Sergei A. Dikanov, Barry D. Liboiron, Katherine H. Thompson, Erika Vera, Violet G. Yuen, John H. McNeill, Chris Orvig

Research output: Contribution to journalArticlepeer-review

Abstract

The biological fate of a chelated vanadium source is investigated by in vivo spectroscopic methods to elucidate the chemical form in which the metal ion is accumulated. A pulsed electron paramagnetic resonance study of vanadyl ions in kidney tissue, taken from rats previously treated with bis(ethylmaltolato) oxovanadium(IV) (BEOV) in drinking water, is presented.
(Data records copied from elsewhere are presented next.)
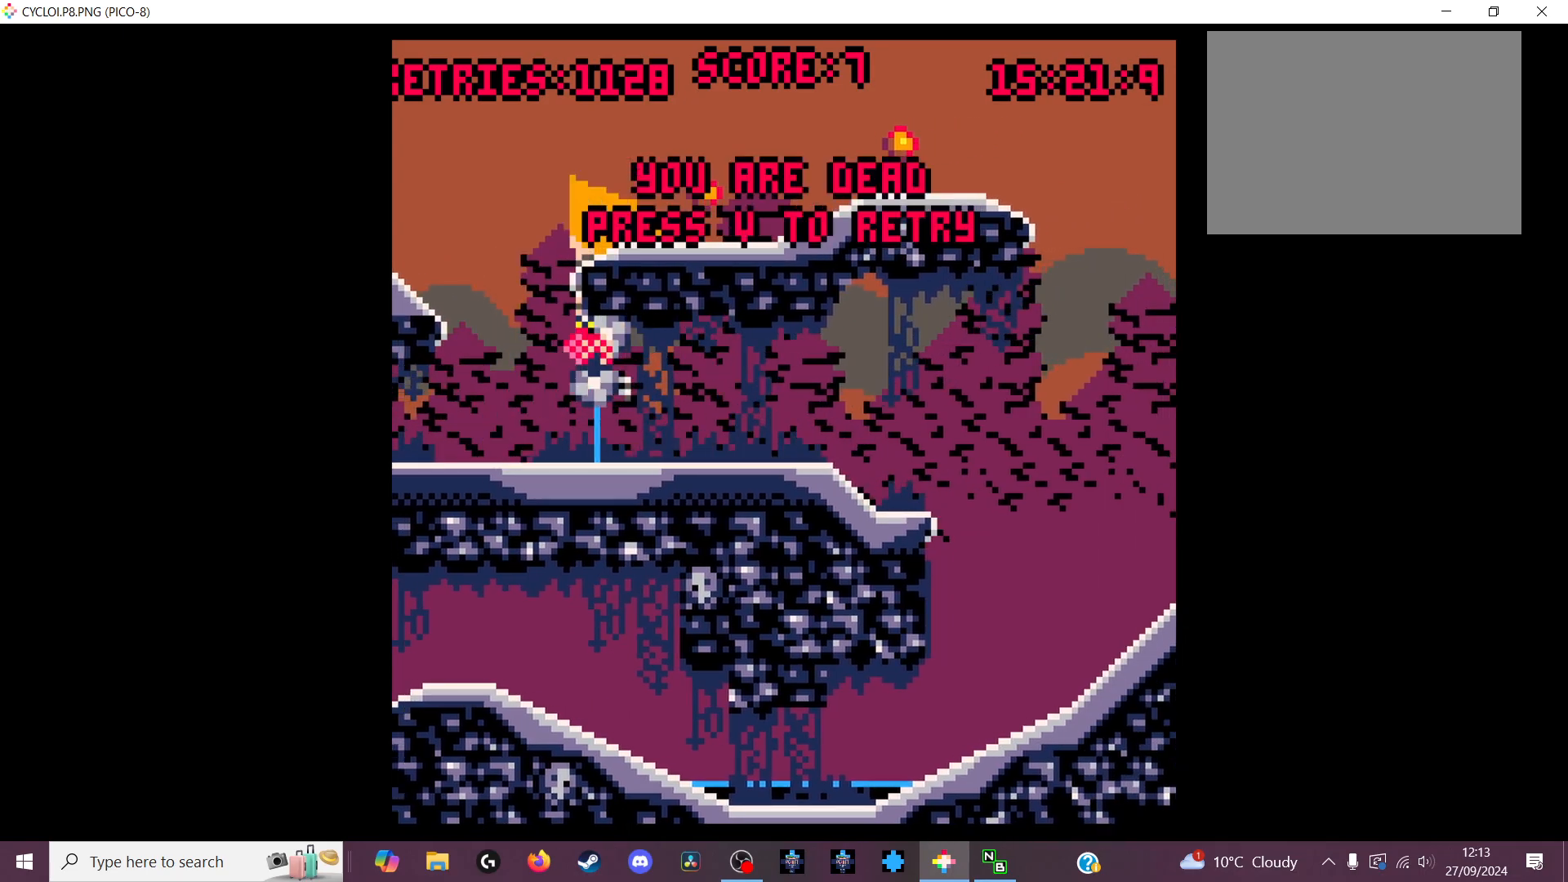
{"keys": [], "events": [[233, "x", "down"], [366, "x", "up"]]}
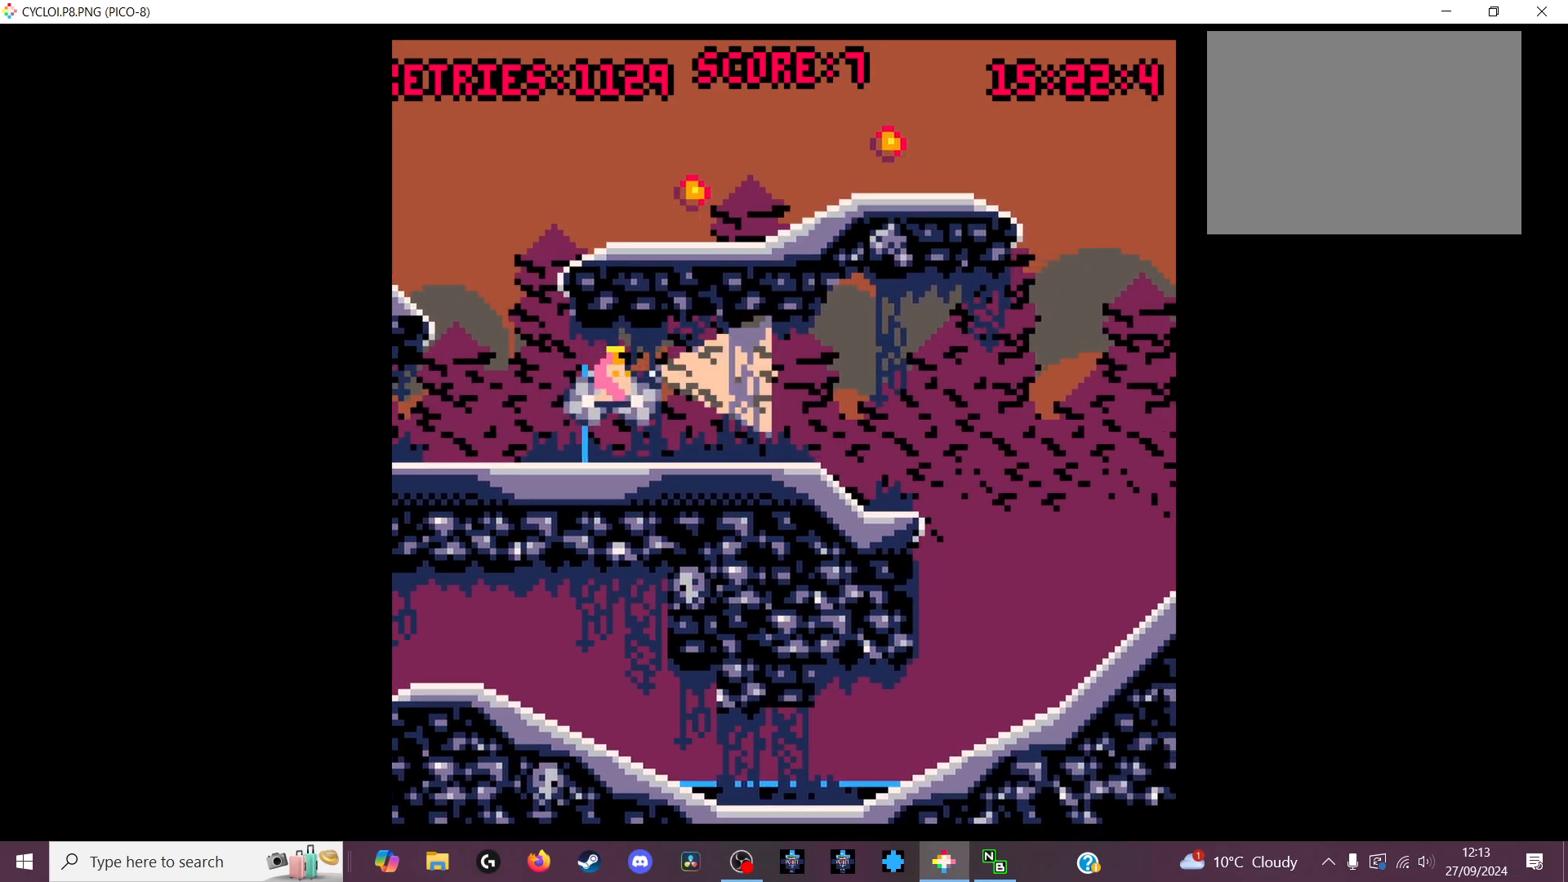
{"keys": [], "events": []}
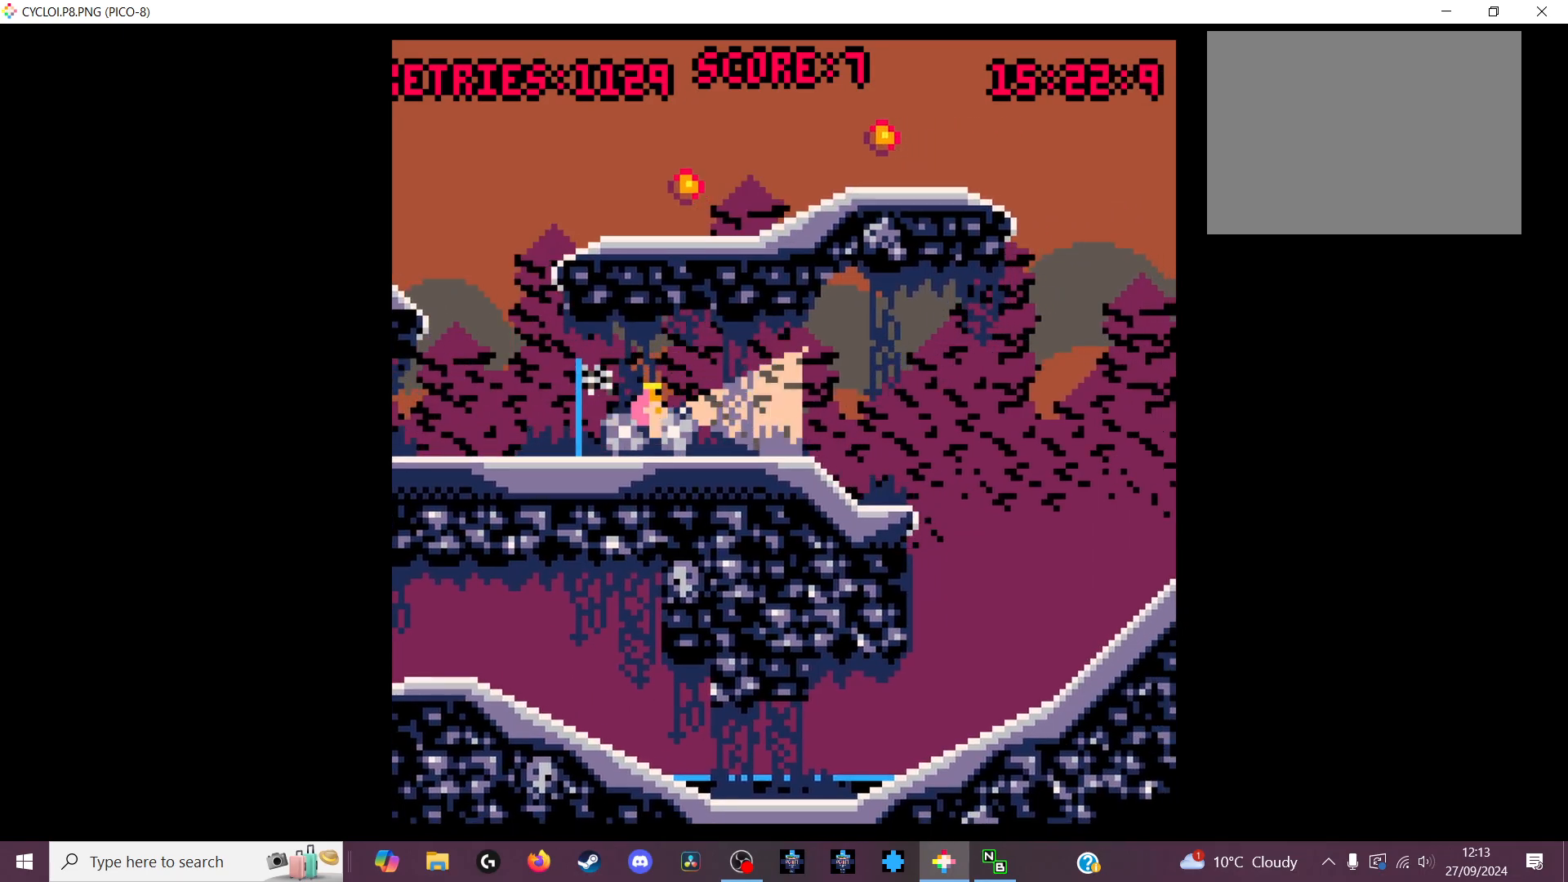
{"keys": [], "events": [[133, "z", "down"], [166, "z", "up"]]}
A combined approach using stimulated echo (3-pulse) electron spin echo envelope modulation (ESEEM) and the two dimensional 4-pulse hyperfine sublevel correlation (HYSCORE) spectroscopies has shown that at least some of the VO2+ ions are involved in the coordination with nitrogen-containing ligands. From the experimental spectra, a 14N hyperfine coupling constant of 4.9 MHz and a quadrupole coupling constant of 0.6 ± 0.04 MHz were determined, consistent with amine coordination of the vanadyl ions. Study of VO-histidine model complexes allowed for a determination of the percentage of nitrogen-coordinated VO2+ ions in the tissue sample that is found nitrogen-coordinated. By taking into account the bidentate nature of histidine coordination to VO2+ Ions, a more accurate determination of this value is reported. The biological fate of chelated versus free (i.e. salts) vanadyl ion sources has been deduced by comparison to earlier reports. In contrast to its superior pharmacological efficacy over VOSO4, BEOV shares a remarkably similar biological fate after uptake into kidney tissue.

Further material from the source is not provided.